In addition to the PAD’s stated intention, some renationalisations are the result of disagreements between the port authorities and the concessionaire regarding the specifications at the time of negotiations, which were supposed to lead to a contract renewal. “In this case, when the previous service provider could not convince the PAD of the need to reduce operating costs and maintain investments,” says Ndoh. According to Ngo’o, Cameroonising activities also makes it possible to counter “certain multinational companies’ persistent blackmail to stop work.”
The first impact of this PAD policy is the savings made across the port activity’s various segments. One of the best examples is the disappearance of head office costs, which the parent company charges to its subsidiaries and have an impact on the result, as well as better control over salary costs, resulting from expatriates’ departure.
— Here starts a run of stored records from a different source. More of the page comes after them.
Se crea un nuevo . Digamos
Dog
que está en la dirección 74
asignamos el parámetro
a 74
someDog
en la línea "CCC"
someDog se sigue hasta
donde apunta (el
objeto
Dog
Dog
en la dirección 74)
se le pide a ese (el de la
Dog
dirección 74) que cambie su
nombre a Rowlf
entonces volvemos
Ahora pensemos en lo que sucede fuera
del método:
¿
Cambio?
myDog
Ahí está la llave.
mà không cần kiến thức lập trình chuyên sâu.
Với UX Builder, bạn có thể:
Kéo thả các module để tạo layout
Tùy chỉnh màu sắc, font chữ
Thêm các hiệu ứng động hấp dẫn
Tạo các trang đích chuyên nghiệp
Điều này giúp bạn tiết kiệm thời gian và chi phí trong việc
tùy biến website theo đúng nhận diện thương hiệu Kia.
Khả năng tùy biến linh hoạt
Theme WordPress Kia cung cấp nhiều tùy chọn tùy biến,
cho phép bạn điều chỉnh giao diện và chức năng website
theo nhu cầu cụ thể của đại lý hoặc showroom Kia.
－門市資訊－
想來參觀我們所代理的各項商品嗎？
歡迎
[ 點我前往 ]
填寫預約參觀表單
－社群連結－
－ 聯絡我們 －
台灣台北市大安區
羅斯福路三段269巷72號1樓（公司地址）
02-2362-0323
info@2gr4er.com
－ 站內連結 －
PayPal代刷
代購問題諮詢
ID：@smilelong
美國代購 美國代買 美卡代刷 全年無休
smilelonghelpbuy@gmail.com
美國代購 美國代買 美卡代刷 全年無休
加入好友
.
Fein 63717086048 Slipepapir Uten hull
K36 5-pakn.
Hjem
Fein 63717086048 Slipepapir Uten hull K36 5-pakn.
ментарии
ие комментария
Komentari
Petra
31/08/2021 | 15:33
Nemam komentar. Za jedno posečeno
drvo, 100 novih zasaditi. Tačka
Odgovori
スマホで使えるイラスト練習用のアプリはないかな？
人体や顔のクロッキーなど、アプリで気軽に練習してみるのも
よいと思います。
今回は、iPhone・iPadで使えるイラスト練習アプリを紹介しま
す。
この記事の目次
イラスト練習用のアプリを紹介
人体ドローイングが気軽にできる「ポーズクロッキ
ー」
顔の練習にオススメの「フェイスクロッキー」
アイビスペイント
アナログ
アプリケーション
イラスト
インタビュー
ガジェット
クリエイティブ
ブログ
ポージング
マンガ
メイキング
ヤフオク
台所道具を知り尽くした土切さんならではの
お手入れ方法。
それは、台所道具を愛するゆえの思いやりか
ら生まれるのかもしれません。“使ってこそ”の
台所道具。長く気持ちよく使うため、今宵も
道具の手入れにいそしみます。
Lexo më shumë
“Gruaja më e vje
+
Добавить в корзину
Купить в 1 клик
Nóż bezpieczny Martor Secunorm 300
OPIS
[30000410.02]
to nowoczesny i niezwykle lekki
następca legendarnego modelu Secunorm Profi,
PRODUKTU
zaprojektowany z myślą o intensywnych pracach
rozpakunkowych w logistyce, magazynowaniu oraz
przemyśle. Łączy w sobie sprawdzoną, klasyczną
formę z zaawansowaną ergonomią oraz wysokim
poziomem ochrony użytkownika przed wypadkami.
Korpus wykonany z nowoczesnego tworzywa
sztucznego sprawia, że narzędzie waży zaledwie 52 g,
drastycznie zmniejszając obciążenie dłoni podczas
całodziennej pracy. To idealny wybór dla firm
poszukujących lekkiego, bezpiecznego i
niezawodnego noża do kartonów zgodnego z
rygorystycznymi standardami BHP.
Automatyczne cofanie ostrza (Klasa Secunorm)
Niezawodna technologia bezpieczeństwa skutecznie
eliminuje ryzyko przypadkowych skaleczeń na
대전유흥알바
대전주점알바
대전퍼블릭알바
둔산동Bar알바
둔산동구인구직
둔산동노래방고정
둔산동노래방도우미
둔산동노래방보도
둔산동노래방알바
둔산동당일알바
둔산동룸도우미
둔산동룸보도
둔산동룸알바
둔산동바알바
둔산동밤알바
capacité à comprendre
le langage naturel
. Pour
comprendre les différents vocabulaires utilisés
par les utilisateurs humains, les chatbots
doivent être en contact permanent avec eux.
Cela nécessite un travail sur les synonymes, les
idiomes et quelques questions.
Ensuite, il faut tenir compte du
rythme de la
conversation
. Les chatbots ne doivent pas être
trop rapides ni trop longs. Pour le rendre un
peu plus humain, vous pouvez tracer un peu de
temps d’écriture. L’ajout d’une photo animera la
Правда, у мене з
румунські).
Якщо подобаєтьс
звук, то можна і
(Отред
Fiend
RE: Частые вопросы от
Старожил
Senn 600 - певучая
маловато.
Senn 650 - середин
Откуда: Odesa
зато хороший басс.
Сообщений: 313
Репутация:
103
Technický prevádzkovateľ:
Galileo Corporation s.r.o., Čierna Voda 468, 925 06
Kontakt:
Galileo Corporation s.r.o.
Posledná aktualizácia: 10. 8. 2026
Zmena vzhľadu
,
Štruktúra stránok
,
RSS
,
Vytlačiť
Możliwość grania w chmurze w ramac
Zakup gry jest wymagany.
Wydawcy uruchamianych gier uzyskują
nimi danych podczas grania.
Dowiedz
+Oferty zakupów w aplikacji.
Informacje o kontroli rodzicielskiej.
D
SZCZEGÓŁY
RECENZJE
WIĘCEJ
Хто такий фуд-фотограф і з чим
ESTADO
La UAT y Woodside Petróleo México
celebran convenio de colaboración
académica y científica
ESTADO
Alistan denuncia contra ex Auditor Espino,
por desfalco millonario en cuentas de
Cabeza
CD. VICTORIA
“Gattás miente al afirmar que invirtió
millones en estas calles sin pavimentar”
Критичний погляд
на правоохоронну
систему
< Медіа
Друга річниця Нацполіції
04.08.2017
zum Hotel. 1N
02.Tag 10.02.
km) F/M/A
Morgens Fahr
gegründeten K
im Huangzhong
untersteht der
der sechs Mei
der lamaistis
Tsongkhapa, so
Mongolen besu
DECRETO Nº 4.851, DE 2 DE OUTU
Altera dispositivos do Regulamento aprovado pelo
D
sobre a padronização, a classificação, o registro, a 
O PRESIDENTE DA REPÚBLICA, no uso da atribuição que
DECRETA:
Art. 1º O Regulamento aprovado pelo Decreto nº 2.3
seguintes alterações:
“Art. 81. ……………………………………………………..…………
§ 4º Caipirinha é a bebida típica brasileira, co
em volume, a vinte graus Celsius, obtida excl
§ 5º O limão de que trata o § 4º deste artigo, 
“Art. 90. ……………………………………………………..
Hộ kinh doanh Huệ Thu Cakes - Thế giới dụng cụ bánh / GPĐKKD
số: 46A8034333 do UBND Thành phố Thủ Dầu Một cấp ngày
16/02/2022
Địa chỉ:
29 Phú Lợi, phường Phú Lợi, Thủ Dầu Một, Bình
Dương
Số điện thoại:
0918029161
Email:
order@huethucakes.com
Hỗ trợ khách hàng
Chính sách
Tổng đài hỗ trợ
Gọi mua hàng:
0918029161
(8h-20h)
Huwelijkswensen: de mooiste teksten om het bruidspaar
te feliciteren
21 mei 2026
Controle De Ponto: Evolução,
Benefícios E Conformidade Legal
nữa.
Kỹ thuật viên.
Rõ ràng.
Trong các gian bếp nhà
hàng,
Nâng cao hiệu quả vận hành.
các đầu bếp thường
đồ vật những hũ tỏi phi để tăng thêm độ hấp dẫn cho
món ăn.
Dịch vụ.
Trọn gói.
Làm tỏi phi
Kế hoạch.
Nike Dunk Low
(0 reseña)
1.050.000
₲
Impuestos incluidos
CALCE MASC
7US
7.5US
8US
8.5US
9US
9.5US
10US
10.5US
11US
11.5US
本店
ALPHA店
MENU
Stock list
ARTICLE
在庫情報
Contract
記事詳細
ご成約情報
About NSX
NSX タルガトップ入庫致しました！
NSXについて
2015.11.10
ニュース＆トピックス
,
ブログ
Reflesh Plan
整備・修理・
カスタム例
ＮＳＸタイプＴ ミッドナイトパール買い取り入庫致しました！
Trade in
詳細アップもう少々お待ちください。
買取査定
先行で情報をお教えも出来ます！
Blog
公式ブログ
Cameroonisation has also brought down costs. “Dredging represented 30% to 40% of the PAD’s operating costs, which is considerable. To dredge 3.7 million m³ of tailings, we were spending nearly 10bn CFA francs per year. We have reduced this cost to less than 4bn CFA francs per year for the same quantity treated,” says Idriss Beye, the dredging authority’s deputy director. Similarly, in terms of security, installing DPS and its video surveillance system has considerably reduced the number of larcenies suffered by the various operators. “This has prevented us from stealing fuel, which our predecessor deplored, and we have therefore been able to make significant savings,” says Ndoh.
The dynamics set in motion have thus helped increase the PAD’s income and the resources needed to make the investments required to renovate the infrastructure and acquire new equipment. With a turnover of 56.8bn CFA francs for 2021 – up 14% from the previous financial year – the Régie du Terminal à Conteneurs (RTC) is expected to make a profit of more than 15bn CFA francs.
The net result of its more modest sister company specialising in towing is estimated at around CFAF 1bn, which translates to CFAF 4.3bn (up 23%) in revenue. Add to these resources a collection of fixed and variable royalties, which are increasing overall across the various businesses. In addition, the contract signed with the Swiss company Pukaly to reevaluate dredging residues guarantees an income of 45bn CFA francs for the next 15 years.
These initial satisfactory and promising results are already being replicated in the region’s other ports. For example, one of the dredgers that the PAD has recently acquired will leave in April to stay in the Congolese port of Pointe-Noire so that it can evacuate 1.7m tonnes of sand in order to facilitate maritime access. “We are even studying requests from Venezuela and Colombia,” says Beye.